La personne dépressive étant souvent en proie à de forts sentiments de culpabilité et d’auto-critique, on privilégie la prise de parole à la première personne, troquant les tentants “Tu ne fais rien pour aller mieux !” par “Je me soucie de ta santé et j’aimerai que tu puisses accomplir tes rêves”, ne lésinant pas sur les encouragements et la célébration des progrès effectués, même les plus mineurs.
Vivre pour soi, avant d’aider l’autre
Dans cette optique, les experts suggèrent également aux proches de patients dépressifs de les impliquer dans les petites actions du quotidien pouvant améliorer leur bien-être. Ainsi au lieu de leur répéter : “tu dois vraiment sortir de la maison aujourd’hui, va faire un tour”, vous pouvez simplement dire : “j’aimerai faire un tour aujourd’hui. Tu préfères une promenade au parc ou aller voir un film au cinéma ?” et vous résigner à ne pas le forcer, ni à sombrer dans le sarcasme s’il refuse.
De manière générale, si comme 3 dépressifs sur 4, votre conjoint refuse de consulter un psychologue, un psychiatre ou plus généralement d’entamer un processus de guérison, estimant notamment que “ça va passer” ou qu’il “n’est pas fou”, vous pouvez par exemple lui suggérer d’aller simplement consulter un médecin généraliste en lui rappelant que lui non plus n’est pas là pour le juger. Un soutien psychologique en somme, dont le proche aidant peut également bénéficier.
Il s’agit à la fois ne pas se centrer entièrement sur celui qui va mal, mais de savoir aussi l’écouter aux bons moments; d’être présent mais de savoir aussi s’évader pour se ressourcer
Moralement éprouvante, la vie aux côtés d’un dépressif exige en effet de prendre soin en premier lieu de soi.

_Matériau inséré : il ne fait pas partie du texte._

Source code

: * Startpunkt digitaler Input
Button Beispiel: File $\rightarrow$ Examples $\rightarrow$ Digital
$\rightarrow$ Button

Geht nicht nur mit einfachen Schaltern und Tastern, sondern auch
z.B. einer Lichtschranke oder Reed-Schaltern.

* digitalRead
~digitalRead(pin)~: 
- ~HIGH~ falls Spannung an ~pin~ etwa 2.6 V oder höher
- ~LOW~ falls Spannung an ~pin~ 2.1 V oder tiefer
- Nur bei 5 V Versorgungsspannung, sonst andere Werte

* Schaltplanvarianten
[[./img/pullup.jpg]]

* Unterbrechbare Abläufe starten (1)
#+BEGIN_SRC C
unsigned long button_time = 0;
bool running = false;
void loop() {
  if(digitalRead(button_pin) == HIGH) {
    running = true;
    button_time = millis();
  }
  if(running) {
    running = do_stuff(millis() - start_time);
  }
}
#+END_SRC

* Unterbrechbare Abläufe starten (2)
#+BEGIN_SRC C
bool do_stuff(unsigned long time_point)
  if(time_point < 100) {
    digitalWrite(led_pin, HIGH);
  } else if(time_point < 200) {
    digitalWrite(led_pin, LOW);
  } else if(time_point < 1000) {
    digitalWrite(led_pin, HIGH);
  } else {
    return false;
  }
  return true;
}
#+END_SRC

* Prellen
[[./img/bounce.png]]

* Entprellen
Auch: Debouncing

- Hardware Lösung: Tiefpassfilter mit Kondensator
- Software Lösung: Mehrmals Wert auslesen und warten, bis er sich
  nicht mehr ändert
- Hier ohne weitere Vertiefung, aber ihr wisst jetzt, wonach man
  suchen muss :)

Sortir avec des amis, rester proche de sa famille, continuer à pratiquer les loisirs que l’on aime, partir en voyage, s’offrir des parenthèses enchantées, avec ou sans l’assentiment de celui qui souffre : vivre comme vous l’entendez vous permettra de vous donner l’énergie et la détermination indispensables au soutien de celui que vous aimez. “Étant quelqu’un de très positif, j’ai refusé pendant des années de voir l’état de mon mari”, nous confie Muriel*, 42 ans. “Aujourd’hui, pour “survivre” en somme, j’ai accepté que nous vivions dans deux mondes différents. Je lui laisse son espace, je lui laisse trouver son équilibre et j’essaie de vivre ma vie pleinement. Depuis que j’ai eu ce déclic, je me sens moi-même, je suis plus épanouie. Et je me dis qu’il faut se donner du temps pour soi pour être prêt à “retrouver” l’autre un jour.” explique-t-elle
Partager son expérience au sein de groupes de parole ou auprès d’un thérapeute peut également s’avérer salvateur et sortir de la solitude dans laquelle ces situations tendent à nous plonger. “Combien de temps cette période va durer ?” “Que faire quand il rejette mon aide” “Ai-je bien fait de lui répondre ça” sont autant de questions que l’on peut poser librement lors de ces entrevues, sans craindre ni malaise, ni jugement.
Et lorsque l’espoir de jours meilleurs vient à manquer, gardez en tête que sortir d’une dépression est un processus long et fastidieux qui nécessite du temps, de la patience et surtout beaucoup, beaucoup d’amour.